Very nice! I miss foals... :Bawling:


----------



## Minelson (Oct 16, 2007)

Gorgeous!!


----------



## Teej (Jan 14, 2012)

Aaaw! 

_no more babies, no more babies, no more babies_....sorry, just talking to myself. ( :


----------



## SFM in KY (May 11, 2002)

Gorgeous mare and super cute foal.


----------



## haypoint (Oct 4, 2006)

She is 6 years old and he is a week old. Since he was born black, he will turn gray as he ages, just like his momma. It's true, the old gray mare, she ain't what she used to be. Eventually she'll be all white.


----------



## Wags (Jun 2, 2002)

Darling!


----------



## ShyAnne (Jun 18, 2008)

Precious!! Congrats!


----------



## BoldViolet (Feb 5, 2009)

I love percherons!

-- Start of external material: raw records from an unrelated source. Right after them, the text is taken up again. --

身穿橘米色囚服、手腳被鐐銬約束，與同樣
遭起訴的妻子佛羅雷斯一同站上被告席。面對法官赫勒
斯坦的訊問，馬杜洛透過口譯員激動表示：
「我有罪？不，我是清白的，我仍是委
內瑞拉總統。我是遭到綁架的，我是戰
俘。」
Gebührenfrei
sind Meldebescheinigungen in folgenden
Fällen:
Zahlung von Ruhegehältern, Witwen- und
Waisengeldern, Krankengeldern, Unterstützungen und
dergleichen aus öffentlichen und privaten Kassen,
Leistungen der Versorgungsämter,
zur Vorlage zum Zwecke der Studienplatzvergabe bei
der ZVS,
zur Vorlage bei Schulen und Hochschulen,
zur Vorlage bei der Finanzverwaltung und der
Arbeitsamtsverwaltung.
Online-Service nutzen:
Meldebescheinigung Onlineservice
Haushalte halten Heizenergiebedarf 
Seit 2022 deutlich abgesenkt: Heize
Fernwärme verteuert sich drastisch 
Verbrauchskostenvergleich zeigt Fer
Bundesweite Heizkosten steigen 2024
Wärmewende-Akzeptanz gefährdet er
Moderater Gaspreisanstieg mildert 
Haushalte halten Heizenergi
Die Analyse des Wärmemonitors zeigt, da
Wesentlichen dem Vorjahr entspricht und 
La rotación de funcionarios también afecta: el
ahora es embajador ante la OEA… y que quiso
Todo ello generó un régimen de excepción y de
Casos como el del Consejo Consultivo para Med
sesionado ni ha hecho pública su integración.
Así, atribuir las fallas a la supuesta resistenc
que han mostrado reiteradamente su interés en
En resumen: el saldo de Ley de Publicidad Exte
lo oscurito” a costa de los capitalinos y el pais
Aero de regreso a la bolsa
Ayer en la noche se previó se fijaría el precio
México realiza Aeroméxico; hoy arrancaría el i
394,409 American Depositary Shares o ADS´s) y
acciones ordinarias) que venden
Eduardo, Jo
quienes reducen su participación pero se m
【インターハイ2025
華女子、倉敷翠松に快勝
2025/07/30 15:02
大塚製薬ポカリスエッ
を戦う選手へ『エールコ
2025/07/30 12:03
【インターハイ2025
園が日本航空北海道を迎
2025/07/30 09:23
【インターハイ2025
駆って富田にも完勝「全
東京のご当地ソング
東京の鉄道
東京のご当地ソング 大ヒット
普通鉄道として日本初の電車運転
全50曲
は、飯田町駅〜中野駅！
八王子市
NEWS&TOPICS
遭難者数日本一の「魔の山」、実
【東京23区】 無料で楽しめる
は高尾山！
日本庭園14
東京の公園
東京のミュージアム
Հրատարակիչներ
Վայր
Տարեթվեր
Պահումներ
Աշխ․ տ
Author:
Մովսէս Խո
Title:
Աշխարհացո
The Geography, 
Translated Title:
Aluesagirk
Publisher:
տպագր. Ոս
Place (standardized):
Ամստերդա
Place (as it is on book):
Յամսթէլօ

Great pics!


----------



## HappyYooper (Jan 26, 2005)

Thank you for sharing your pictures!!


----------



## tailwagging (Jan 6, 2005)

Soooo pretty!


----------



## Rogo (Jan 1, 2006)

I miss the breeding season and all the foals. I raised mules out of my broodmare band and my Mammoth jack. It was a great time in my life and I really enjoyed it. The economy was great and they sold well. The Mammoth also bred outside mares. Can we go back in time.


----------



## CheerfulMom4 (May 21, 2008)

They are beautiful!


----------



## CJBegins (Nov 20, 2009)

Oh how I love that big ole dapple mare...her baby is a cutie too. Gonna have me a draft horse one of these days if I can ever get these orthopedic issues under control.


----------



## Otter (Jan 15, 2008)

They are breathtaking!


----------



## haypoint (Oct 4, 2006)

Can you see the horse that is half Percheron? No, those others are not ponies. This is a friend that makes her living as a farrier. She's not small and her horse Coal is a real gem.


----------



## jennigrey (Jan 27, 2005)

After I switched to Percherons, all the regular-sized saddle horses started looking smaller and smaller. One day I referred a neighbor's couple of horses as "ponies" in conversation and she got a bit huffy and said they weren't ponies - one is a QH and the other is a Morgan. I apologized and explained that I was used to my drafts. I don't think it helped. Now we've also got an Icelandic on the farm. He's gray and so is one of my Percheron mares. All the (non-horsey) neighbors immediately assumed he was her foal.


----------



## krische1012 (May 3, 2009)

So darling!!! I can't wait for foals!!!


----------